The Working uses connected breathwork, which produces real physiological changes. This page explains what those changes are, when this practice is not appropriate, and what to do if something feels like too much. Read it once before your first session.
Connected breathwork — inhale flowing directly into exhale with no pause — alters blood CO₂ levels. As you breathe more rapidly than usual, carbon dioxide is expelled faster than it is produced. This is called hypocapnia. It is temporary and fully reversible the moment normal breathing resumes.
Hypocapnia produces a predictable set of physical responses. These are not signs of danger — they are the mechanism working as intended. The following effects are normal and expected:
Most commonly felt in the hands, face, and around the mouth. Caused by altered blood pH affecting nerve firing thresholds. Peaks during connected breathing and subsides within minutes of normal breathing resuming.
Low CO₂ causes mild vasoconstriction in cerebral blood vessels. This produces a floating or detached sensation. It is not dangerous. Sit or lie down before beginning — do not stand during a session.
Involuntary muscle contractions, most often in the hands — fingers may draw inward or cramp. This is a known physiological response to hypocapnia and resolves completely when breathing normalises. It is uncomfortable but not harmful.
Waves of grief, anger, fear, release, or euphoria may arise. This is the purpose of the practice. These states pass. If an emotion feels overwhelming, slow the breath immediately — five seconds in through the nose, five seconds out.
Temporary shifts in perception, visual phenomena, or a dreamlike quality to experience. These are expected effects of the theta and alpha frequencies combined with breathwork. They pass when the session ends.
Occasional and usually mild. If nausea is strong, stop the connected breathing and breathe slowly through the nose. Sitting upright rather than lying flat may help. The effect passes quickly.
The following conditions are contraindicated because the physiological changes produced by connected breathwork — altered CO₂ levels, vasoconstriction, elevated arousal, and altered states — may be harmful in these contexts. This list is not exhaustive. If you have a medical condition not listed here that affects your cardiovascular, neurological, or respiratory system, consult a physician before using The Working.
If you are currently in a mental health crisis or are working with acute trauma, please work with a licensed professional before using this practice independently.
After a Transmute session, patterns that have been worked are in a temporarily loosened state — the nervous system is open to re-encoding. This is the reconsolidation window. Research suggests it lasts several hours.
During this window, avoid situations that are likely to retrigger the pattern you worked. The sealed screen guidance suggests 20 minutes of physical movement — walking, dancing, anything that raises the heart rate — as a way to move the arousal through the body and stabilise the new state.
Strong emotional states may persist for up to 24 hours after an intensive session. This is normal and part of the processing. Journalling, physical movement, and time outdoors support integration. Avoid alcohol and cannabis during this period — both can interfere with the consolidation process.
End the session immediately and seek medical attention if you experience:
If you are experiencing a mental health crisis after a session, please contact a crisis line or mental health professional. The Working is a self-directed instrument — it is not a substitute for clinical care.
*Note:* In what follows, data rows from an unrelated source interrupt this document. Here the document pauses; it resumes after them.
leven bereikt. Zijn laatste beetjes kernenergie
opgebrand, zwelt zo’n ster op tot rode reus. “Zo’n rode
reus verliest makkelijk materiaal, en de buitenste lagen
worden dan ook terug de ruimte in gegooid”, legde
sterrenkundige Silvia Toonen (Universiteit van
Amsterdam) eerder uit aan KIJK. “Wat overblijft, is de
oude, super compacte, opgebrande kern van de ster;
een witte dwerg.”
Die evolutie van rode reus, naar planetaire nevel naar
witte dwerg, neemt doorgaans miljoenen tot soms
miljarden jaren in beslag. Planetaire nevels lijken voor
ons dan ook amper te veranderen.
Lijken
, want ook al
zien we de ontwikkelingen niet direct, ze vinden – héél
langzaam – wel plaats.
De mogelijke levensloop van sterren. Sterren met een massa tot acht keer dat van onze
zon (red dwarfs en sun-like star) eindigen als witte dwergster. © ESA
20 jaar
International Association for Suicide Prevention: crisis centre directory · Samaritans (UK): 116 123 · Crisis Text Line (US): text HOME to 741741
The Monroe Institute's Gateway Experience — the most documented binaural entrainment programme of the twentieth century — explicitly structures its work across six sequential albums of exercises, each building on the last. The instruction throughout is that the depth of the experience depends on the brain learning to follow the frequencies, which improves with repetition.
The same principle applies here. The Working uses the same fundamental technology as the Gateway programme — binaural beats, altered breath, progressive states — and the same expectation is warranted: the first session may produce only mild effects. This is not the practice failing. It is the nervous system learning the protocol.
What this means practically: if your first session produced tingling and some lightheadedness but little else, that is a successful first session. The deeper material — imagery, emotional release, genuine state shift — tends to emerge from the second or third session onward as the nervous system recognises and follows the structure.
The five-minute taster exists to give you a real physiological experience of the practice before committing. The full session — starting at ten minutes — is where the state becomes substantially more available. Most users report a marked shift in depth between their first and third full sessions.
The Working is a self-directed personal practice tool. It is not a medical device, a therapeutic intervention, or a substitute for professional mental health or medical care. It does not diagnose, treat, or cure any condition.
By using The Working, you confirm that none of the listed contraindications apply to you, that you have read and understood this precautions page, that you assume full personal responsibility for your use of this instrument and any effects that arise from it, and that you release the creators of The Working from all liability to the fullest extent permitted by applicable law.
If you are unsure whether this practice is appropriate for you, consult a qualified health professional before proceeding.